▸ **Records to process**:
*****
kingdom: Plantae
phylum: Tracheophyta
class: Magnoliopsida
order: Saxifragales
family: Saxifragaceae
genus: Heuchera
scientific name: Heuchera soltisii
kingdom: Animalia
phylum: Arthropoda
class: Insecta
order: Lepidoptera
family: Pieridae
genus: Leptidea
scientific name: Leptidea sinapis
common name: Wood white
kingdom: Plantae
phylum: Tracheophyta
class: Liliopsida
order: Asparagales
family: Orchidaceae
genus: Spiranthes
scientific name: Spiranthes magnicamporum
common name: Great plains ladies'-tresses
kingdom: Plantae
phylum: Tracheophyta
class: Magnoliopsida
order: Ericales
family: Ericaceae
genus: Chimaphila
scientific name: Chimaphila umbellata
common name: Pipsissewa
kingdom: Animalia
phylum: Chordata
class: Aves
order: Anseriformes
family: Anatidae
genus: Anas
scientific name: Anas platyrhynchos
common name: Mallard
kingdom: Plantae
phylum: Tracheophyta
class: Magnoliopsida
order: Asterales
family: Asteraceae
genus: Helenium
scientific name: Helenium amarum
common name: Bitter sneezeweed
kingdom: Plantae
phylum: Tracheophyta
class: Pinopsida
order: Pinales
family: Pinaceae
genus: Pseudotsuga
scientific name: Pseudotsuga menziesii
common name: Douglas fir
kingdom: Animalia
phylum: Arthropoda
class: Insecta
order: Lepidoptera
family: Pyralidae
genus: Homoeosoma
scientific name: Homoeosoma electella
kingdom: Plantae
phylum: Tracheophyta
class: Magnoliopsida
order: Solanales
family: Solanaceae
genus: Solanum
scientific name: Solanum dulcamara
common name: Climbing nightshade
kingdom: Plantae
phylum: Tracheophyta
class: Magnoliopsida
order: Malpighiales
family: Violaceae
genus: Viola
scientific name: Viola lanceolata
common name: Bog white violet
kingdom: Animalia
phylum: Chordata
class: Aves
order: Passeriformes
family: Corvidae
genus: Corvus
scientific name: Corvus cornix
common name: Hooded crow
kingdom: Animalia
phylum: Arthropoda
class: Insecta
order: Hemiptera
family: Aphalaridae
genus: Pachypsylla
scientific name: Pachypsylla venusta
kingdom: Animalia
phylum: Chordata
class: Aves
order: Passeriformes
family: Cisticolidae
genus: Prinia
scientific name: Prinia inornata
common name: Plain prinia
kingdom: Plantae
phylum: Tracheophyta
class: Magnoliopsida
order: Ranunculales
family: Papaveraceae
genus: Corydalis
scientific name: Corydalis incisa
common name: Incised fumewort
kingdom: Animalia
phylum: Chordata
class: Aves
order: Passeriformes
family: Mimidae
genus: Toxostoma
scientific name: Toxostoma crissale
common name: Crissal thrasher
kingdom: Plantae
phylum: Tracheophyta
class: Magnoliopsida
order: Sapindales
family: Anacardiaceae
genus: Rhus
*****
▸ **Exercise task**: Please render every line of the material above as a JSON list of strings, one string per line, with any blank lines left out.

▸ **Solution**:
[
  "kingdom: Plantae",
  "phylum: Tracheophyta",
  "class: Magnoliopsida",
  "order: Saxifragales",
  "family: Saxifragaceae",
  "genus: Heuchera",
  "scientific name: Heuchera soltisii",
  "kingdom: Animalia",
  "phylum: Arthropoda",
  "class: Insecta",
  "order: Lepidoptera",
  "family: Pieridae",
  "genus: Leptidea",
  "scientific name: Leptidea sinapis",
  "common name: Wood white",
  "kingdom: Plantae",
  "phylum: Tracheophyta",
  "class: Liliopsida",
  "order: Asparagales",
  "family: Orchidaceae",
  "genus: Spiranthes",
  "scientific name: Spiranthes magnicamporum",
  "common name: Great plains ladies'-tresses",
  "kingdom: Plantae",
  "phylum: Tracheophyta",
  "class: Magnoliopsida",
  "order: Ericales",
  "family: Ericaceae",
  "genus: Chimaphila",
  "scientific name: Chimaphila umbellata",
  "common name: Pipsissewa",
  "kingdom: Animalia",
  "phylum: Chordata",
  "class: Aves",
  "order: Anseriformes",
  "family: Anatidae",
  "genus: Anas",
  "scientific name: Anas platyrhynchos",
  "common name: Mallard",
  "kingdom: Plantae",
  "phylum: Tracheophyta",
  "class: Magnoliopsida",
  "order: Asterales",
  "family: Asteraceae",
  "genus: Helenium",
  "scientific name: Helenium amarum",
  "common name: Bitter sneezeweed",
  "kingdom: Plantae",
  "phylum: Tracheophyta",
  "class: Pinopsida",
  "order: Pinales",
  "family: Pinaceae",
  "genus: Pseudotsuga",
  "scientific name: Pseudotsuga menziesii",
  "common name: Douglas fir",
  "kingdom: Animalia",
  "phylum: Arthropoda",
  "class: Insecta",
  "order: Lepidoptera",
  "family: Pyralidae",
  "genus: Homoeosoma",
  "scientific name: Homoeosoma electella",
  "kingdom: Plantae",
  "phylum: Tracheophyta",
  "class: Magnoliopsida",
  "order: Solanales",
  "family: Solanaceae",
  "genus: Solanum",
  "scientific name: Solanum dulcamara",
  "common name: Climbing nightshade",
  "kingdom: Plantae",
  "phylum: Tracheophyta",
  "class: Magnoliopsida",
  "order: Malpighiales",
  "family: Violaceae",
  "genus: Viola",
  "scientific name: Viola lanceolata",
  "common name: Bog white violet",
  "kingdom: Animalia",
  "phylum: Chordata",
  "class: Aves",
  "order: Passeriformes",
  "family: Corvidae",
  "genus: Corvus",
  "scientific name: Corvus cornix",
  "common name: Hooded crow",
  "kingdom: Animalia",
  "phylum: Arthropoda",
  "class: Insecta",
  "order: Hemiptera",
  "family: Aphalaridae",
  "genus: Pachypsylla",
  "scientific name: Pachypsylla venusta",
  "kingdom: Animalia",
  "phylum: Chordata",
  "class: Aves",
  "order: Passeriformes",
  "family: Cisticolidae",
  "genus: Prinia",
  "scientific name: Prinia inornata",
  "common name: Plain prinia",
  "kingdom: Plantae",
  "phylum: Tracheophyta",
  "class: Magnoliopsida",
  "order: Ranunculales",
  "family: Papaveraceae",
  "genus: Corydalis",
  "scientific name: Corydalis incisa",
  "common name: Incised fumewort",
  "kingdom: Animalia",
  "phylum: Chordata",
  "class: Aves",
  "order: Passeriformes",
  "family: Mimidae",
  "genus: Toxostoma",
  "scientific name: Toxostoma crissale",
  "common name: Crissal thrasher",
  "kingdom: Plantae",
  "phylum: Tracheophyta",
  "class: Magnoliopsida",
  "order: Sapindales",
  "family: Anacardiaceae",
  "genus: Rhus"
]